21 Mamãe, a saudade, porém, é tão grande que não sei explicar. Entretanto, embora saudoso, venho pedir a sua paz, a fim de que me tranquilize.
22 Mãezinha, veja como precisamos de você em casa: olhe o Serginho, necessitando de sua proteção e do seu amor. Não chore mais, a ponto de adoecer por minha causa. A senhora e papai sabem que eu era aí um rapaz que amava o dever bem cumprindo. 23 Também eu pensava que me casaria mais tarde, que haveria de ter um lar em que meus pais descansassem, assim como me haviam doado tanto carinho e tanto repouso em criança. Mas as leis de Deus funcionam acima de nós. 24 Se aquele vento deveria arrebatar-me à estrada e arrasar comigo, isso tem sua razão de ser. Ainda não tenho crânio para penetrar nesse assunto do passado, porque tudo em mim se restaura muito lentamente; mas já sei o bastante para não reclamar.
25 Rogo-lhe orar por nós todos, incluindo-me em suas preces. À medida que o seu pensamento se desanuvie, o meu igualmente melhorará. 26 Os filhos aqui não se desvinculam tão depressa dos pais que amam. Parece-me que um laço, numa espécie de cordão, me liga ainda ao seu coração, como nos tempos de meninice quando a buscava para deslanchar-me de qualquer susto.
--------------------
**Tarefas:**
a) Reescreva em forma de lista, de modo mais breve, o parágrafo da mensagem dirigida à mãe que começa com "Mãezinha, veja como precisamos de você em casa". Mantenha os fatos principais.
b) Prossiga a mensagem dirigida à mãe a partir da última frase apresentada.

**Dados fornecidos:**
--------------------
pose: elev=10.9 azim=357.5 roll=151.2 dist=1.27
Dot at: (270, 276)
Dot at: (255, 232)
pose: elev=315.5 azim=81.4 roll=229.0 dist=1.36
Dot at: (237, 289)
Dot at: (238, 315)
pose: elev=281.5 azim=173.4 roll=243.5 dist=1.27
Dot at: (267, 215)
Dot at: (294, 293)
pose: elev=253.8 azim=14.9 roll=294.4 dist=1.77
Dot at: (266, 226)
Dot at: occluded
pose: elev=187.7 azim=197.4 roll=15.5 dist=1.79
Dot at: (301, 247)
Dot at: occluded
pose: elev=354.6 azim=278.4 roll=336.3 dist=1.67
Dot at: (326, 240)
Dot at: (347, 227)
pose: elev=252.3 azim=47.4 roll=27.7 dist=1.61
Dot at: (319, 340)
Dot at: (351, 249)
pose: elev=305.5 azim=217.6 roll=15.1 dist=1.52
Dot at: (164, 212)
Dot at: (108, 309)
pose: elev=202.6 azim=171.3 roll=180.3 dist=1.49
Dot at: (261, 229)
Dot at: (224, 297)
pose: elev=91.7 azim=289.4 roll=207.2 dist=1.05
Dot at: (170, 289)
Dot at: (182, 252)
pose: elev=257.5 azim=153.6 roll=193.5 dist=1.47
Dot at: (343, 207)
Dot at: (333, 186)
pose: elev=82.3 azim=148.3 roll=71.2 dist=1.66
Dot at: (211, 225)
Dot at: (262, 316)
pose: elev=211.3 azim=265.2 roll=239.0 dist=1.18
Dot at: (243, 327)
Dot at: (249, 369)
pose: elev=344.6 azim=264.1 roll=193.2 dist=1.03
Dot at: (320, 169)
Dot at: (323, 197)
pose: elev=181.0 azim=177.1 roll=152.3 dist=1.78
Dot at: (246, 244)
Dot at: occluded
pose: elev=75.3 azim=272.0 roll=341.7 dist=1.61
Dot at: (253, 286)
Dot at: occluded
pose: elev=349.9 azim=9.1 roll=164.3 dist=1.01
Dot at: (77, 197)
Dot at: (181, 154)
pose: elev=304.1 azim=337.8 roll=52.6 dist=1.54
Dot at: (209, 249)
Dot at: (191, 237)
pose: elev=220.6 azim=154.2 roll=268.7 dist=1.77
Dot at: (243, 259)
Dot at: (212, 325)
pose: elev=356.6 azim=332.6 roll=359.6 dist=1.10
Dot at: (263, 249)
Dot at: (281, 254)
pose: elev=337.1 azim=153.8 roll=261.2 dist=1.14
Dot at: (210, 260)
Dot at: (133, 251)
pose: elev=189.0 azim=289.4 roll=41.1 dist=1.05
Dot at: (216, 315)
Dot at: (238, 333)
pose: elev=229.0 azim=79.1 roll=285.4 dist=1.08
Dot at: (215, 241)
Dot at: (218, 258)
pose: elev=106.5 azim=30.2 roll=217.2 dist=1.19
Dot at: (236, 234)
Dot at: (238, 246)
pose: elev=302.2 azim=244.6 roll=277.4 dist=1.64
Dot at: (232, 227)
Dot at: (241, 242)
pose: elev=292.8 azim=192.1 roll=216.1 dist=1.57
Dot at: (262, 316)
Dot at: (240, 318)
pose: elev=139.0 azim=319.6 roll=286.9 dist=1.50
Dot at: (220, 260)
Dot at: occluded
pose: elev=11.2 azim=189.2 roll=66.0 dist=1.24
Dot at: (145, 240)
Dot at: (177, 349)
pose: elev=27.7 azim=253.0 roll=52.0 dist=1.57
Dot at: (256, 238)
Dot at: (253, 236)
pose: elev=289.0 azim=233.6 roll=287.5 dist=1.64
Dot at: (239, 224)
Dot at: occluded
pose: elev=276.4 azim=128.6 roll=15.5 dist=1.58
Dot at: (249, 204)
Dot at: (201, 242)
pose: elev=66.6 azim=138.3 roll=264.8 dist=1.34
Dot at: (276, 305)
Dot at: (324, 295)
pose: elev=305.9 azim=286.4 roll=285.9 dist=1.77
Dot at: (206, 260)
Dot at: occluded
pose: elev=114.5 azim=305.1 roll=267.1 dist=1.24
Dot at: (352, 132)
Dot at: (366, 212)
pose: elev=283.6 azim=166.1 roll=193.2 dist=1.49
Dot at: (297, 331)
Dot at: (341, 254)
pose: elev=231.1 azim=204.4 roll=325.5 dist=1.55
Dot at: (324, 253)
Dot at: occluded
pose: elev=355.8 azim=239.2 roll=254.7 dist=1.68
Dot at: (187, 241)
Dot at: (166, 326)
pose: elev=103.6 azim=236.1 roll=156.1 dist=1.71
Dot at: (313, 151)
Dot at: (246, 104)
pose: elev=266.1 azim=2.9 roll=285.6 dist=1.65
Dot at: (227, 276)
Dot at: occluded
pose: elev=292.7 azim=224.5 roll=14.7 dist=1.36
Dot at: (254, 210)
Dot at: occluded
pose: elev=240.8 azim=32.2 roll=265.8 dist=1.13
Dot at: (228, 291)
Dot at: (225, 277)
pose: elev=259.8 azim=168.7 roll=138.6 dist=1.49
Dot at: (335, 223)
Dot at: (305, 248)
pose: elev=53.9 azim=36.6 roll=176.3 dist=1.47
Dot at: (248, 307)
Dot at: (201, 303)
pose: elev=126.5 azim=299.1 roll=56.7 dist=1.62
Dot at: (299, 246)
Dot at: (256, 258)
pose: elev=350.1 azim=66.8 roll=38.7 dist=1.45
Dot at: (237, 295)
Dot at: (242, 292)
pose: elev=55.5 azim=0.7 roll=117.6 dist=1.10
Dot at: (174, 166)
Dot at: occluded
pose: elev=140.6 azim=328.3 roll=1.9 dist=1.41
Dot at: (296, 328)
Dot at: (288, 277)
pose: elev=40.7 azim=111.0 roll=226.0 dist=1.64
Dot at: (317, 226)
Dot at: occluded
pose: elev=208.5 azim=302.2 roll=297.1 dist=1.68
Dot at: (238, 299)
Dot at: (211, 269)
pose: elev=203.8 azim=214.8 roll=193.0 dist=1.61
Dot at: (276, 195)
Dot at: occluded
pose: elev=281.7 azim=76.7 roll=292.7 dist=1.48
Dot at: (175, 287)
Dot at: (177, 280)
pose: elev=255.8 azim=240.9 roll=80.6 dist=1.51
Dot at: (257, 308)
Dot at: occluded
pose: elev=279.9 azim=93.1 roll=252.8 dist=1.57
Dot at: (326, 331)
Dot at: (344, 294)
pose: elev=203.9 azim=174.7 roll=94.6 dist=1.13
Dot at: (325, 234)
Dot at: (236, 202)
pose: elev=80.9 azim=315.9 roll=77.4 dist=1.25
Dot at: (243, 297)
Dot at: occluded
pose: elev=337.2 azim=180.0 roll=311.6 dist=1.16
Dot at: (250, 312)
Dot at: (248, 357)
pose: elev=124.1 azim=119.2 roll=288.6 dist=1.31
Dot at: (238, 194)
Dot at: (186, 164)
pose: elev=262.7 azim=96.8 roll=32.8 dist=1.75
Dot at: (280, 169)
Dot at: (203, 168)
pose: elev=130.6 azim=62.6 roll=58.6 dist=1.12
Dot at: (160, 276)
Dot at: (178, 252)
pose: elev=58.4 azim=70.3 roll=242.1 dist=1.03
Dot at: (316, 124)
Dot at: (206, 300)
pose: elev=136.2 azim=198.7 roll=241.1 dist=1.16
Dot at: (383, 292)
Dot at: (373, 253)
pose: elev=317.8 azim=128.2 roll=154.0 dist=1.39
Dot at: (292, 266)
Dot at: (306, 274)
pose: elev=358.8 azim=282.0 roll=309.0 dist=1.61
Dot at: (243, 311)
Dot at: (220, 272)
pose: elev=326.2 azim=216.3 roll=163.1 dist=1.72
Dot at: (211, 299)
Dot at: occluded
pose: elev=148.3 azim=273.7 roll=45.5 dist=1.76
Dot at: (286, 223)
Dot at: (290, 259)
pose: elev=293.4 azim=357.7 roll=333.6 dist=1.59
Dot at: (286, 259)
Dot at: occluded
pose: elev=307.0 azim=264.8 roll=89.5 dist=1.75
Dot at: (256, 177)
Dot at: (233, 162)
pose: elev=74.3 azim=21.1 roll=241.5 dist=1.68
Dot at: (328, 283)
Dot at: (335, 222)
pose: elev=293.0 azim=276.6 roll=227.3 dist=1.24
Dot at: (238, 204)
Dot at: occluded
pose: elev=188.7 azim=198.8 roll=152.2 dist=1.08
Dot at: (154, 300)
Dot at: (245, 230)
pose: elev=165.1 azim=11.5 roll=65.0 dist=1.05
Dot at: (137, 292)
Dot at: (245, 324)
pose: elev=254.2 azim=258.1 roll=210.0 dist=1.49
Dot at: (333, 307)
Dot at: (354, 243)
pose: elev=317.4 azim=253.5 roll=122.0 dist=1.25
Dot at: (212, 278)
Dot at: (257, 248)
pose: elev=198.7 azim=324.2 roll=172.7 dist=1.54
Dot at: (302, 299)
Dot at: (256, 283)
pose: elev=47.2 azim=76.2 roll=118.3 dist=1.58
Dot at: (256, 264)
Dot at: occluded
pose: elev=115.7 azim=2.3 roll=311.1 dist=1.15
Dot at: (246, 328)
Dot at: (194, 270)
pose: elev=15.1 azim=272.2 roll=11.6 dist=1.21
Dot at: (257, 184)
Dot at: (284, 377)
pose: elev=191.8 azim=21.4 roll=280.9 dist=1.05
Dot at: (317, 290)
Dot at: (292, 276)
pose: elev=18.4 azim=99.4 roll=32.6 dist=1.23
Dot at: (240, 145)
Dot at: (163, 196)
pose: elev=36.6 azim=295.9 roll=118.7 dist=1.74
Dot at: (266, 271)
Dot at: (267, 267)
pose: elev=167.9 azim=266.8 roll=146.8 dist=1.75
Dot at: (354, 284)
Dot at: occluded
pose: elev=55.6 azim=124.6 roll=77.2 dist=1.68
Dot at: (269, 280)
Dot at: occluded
--------------------
**Respostas por item:**
a)
- Pede à mãe que perceba o quanto precisam dela em casa, sobretudo o Serginho, que necessita de sua proteção e de seu amor.
- Pede que ela não chore mais a ponto de adoecer por sua causa.
- Lembra que era um rapaz que amava o dever bem cumprido.
- Pensava em casar-se mais tarde e ter um lar onde os pais descansassem, retribuindo o carinho recebido na infância. Porém, as leis de Deus funcionam acima de nós.
- Se aquele vento deveria arrebatá-lo à estrada, isso tem sua razão de ser.
- Ainda não compreende o passado, pois se restaura lentamente, mas já sabe o bastante para não reclamar.

b)
27 Sei que o papai tem sofrido muito, mas faz-se de forte para não aumentar a nossa fraqueza. Pois hoje, mãezinha, venho pedir-lhe calma e aceitação das leis de Deus.
28 Não conserve mágoas de ninguém. Não houve culpa em pessoa alguma no caso de seu filho.
29 Pense nos médicos de Caraguá, abençoando a todos. Ore por eles mamãe, para que Deus os recompense pelo bem que me fizeram. E ajude-me com lembranças iluminadas de fé. Não permita que as lágrimas lhe venham aos olhos, senão para agradecer a Deus as bênçãos que temos recebido.
30 Um abraço ao Sérgio e a todos de casa. Não posso prolongar a escrita, porque o tio Manoel me diz que o nosso horário está esgotado.
31 Papai, querida mamãe, perdoem-me se ainda não lhes posso falar com mais calor e alegria. Por enquanto, saibam que se choram eu não consigo fazer outra coisa.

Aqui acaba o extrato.